Presently, the SEC is litigating three actions against five PRC based audit firms centered on their failure to produce audit work papers. The most recent was filed in December 2012 against the affiliates of five major accounting firms based in the Peoples Republic of China. In the Matter of BDO China Dahua CPA Co., Ltd., Adm. Proc. File No. 3-15116 (Dec. 3, 2012). The Order names as Respondents: BDO China, Ernst & Young Hau Ming LLP, KPMG Huazhen (Special General Partnership), Deloitte Touche Tohmatsu Certified Public Accountants Ltd. and PricewaterhouseCoopers Zhong Tian CPAs Ltd.
The proceeding is based on Rule 102(e)(1)(iii) which permits the Commission to sanction any person found to have willfully violated or aided and abetted the violation of the Federal securities laws. The Order alleges that the provision was violated by each Respondent since it failed to comply with Section 106 of the Sarbanes-Oxley Act of 2002, as amended by the Dodd-Frank Act, which requires PCAOB registered firms to produce audit work papers pursuant to a Board or SEC request.

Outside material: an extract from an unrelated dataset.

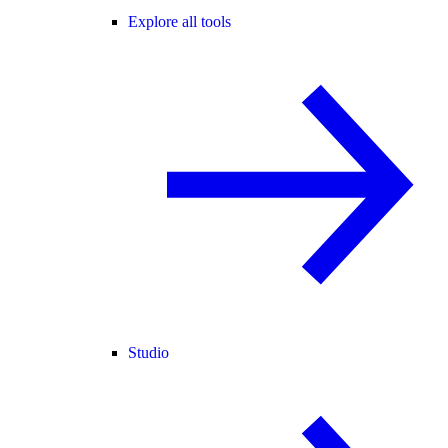
Explore all tools
Studio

A similar proceeding had been instituted against the Deloitte PRC affiliate earlier. In the Matter of Deloitte Touche Tohmatsu Certified Public Accountants Ltd., Adm. Proc. File No. 3-14872 (May 9, 2012). That same firm is also a defendant in a subpoena enforcement action brought by the Commission on essentially the same basis. SEC v. Deloitte Touche Tohmatsu CPA, Ltd., File No. 1:11-MC-00512 (D.D.C. Filed Sept. 8, 2011).

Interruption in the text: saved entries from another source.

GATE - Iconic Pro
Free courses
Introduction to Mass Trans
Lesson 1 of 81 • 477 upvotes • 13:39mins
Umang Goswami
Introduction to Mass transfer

Last month a resolution of these actions appeared eminent. The PCAOB, the China Securities Regulatory Commission and the Ministry of Finance in China executed a Memorandum of Understanding on Enforcement Cooperation. The agreement provides for the exchange of certain materials on request to assist in the enforcement matters. In the MOU the parties pledged the “fullest assistance permissible to secure compliance with the respective Laws and Regulations of the Authorities.” Under the MOU audit work papers are to be made available.
Recently, the work papers for Longtop, the Deloitte Touche Tohmatsu client in the subpoena enforcement action, were furnished to the Commission staff under the agreement. Other work papers are about to be produced, according to the Thomsonreuters report. Nevertheless, the Enforcement Division has continued to litigate the actions. Indeed, the hearing in the proceeding against the five firms was recently completed. Apparently the record in that action has been held open to furnish the Judge with information future developments however.
The production of the work papers in the subpoena enforcement action would effectively moot that proceeding. While the production of the work papers may not cure the violations in the two administrative proceedings, it should certainly have a significant impact on the resolution of those matters. Indeed, if the agreement between the PCAOB and the CSRC is effective, it would not seem to be in the interest of the SEC to bar the affiliates of the five largest international accounting firms from practicing before the agency if the goal is to ensure quality audits of PRC based companies. Accordingly, the long running dispute over audit work papers for PRC based issuers may well be about to come to an end.